━━━━━ Selected extract

The Constitution (Seventieth Amendment) Bill 1990: Chairman of Rajya Sabha + Speaker of Lok Sabha + Leader of the Opposition (or the leader of the largest party) in Lok Sabha. The CEC was further made a part of the consultative process in the appointment of the Election Commissioners.

National Commission to Review the Working of the Constitution Report (2002): Prime Minister + Leader of the Opposition in Lok Sabha + the Leader of the Opposition in Rajya Sabha + the Speaker of Lok Sabha + the Deputy Chairman of Rajya Sabha.

Law Commission (2015): Prime Minister + the Leader of Opposition of Lok Sabha (or the leader of the largest opposition party in Lok Sabha) + the Chief Justice.

Supreme Court (2023): Prime Minister + Leader of Opposition in Lok Sabha (or leader of single largest opposition party in Lok Sabha) + Chief Justice.

The Goswami Committee and the ECI have recommended an independent secretariat for the ECI along the lines of Lok Sabha, Rajya Sabha, the Supreme Court, and High Courts. The Supreme Court (2023) also noted the importance of having an independent secretariat for the functioning of the ECI.

What prompted the change?

Four petitions were filed before the apex court in 2015, 2017, 2021, and 2022, which broadly called for a fair and transparent system to choose Election Commissioners.

On October 23, 2018, while considering the 2015 petition, a two-judge bench felt that the matter required interpretation of Article 324 of the Constitution, which deals with the role of the Election Commission of India. This issue hadn’t been discussed before in the Supreme Court, and so it was referred to a Constitution bench.

━━━━━━━━━━
━━━━━ Stored data

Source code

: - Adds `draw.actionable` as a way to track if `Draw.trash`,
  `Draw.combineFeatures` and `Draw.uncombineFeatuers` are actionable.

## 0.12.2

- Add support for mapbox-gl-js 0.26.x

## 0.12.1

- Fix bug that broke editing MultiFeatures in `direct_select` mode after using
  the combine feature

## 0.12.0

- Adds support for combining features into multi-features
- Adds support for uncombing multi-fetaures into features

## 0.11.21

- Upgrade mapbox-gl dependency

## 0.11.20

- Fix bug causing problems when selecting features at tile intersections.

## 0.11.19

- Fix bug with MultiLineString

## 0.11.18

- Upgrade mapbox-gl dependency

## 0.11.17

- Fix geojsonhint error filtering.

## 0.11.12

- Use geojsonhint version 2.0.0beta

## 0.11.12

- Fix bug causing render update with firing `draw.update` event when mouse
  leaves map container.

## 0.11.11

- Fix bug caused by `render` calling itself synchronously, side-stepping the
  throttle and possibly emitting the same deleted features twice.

━━━━━━━━━━

» **Required tasks**
(1) Can you render this sentence from the excerpt on appointing Election Commissioners into Spanish: "The Supreme Court (2023) also noted the importance of having an independent secretariat for the functioning of the ECI."
(2) Reproduce everything in the excerpt on appointing Election Commissioners from "National Commission to" down to "prompted the change?".

» **Answers to this exercise**
(1) La Corte Suprema (2023) también señaló la importancia de contar con una secretaría independiente para el funcionamiento de la ECI.

(2)
National Commission to Review the Working of the Constitution Report (2002): Prime Minister + Leader of the Opposition in Lok Sabha + the Leader of the Opposition in Rajya Sabha + the Speaker of Lok Sabha + the Deputy Chairman of Rajya Sabha.

Law Commission (2015): Prime Minister + the Leader of Opposition of Lok Sabha (or the leader of the largest opposition party in Lok Sabha) + the Chief Justice.

Supreme Court (2023): Prime Minister + Leader of Opposition in Lok Sabha (or leader of single largest opposition party in Lok Sabha) + Chief Justice.

The Goswami Committee and the ECI have recommended an independent secretariat for the ECI along the lines of Lok Sabha, Rajya Sabha, the Supreme Court, and High Courts. The Supreme Court (2023) also noted the importance of having an independent secretariat for the functioning of the ECI.

What prompted the change?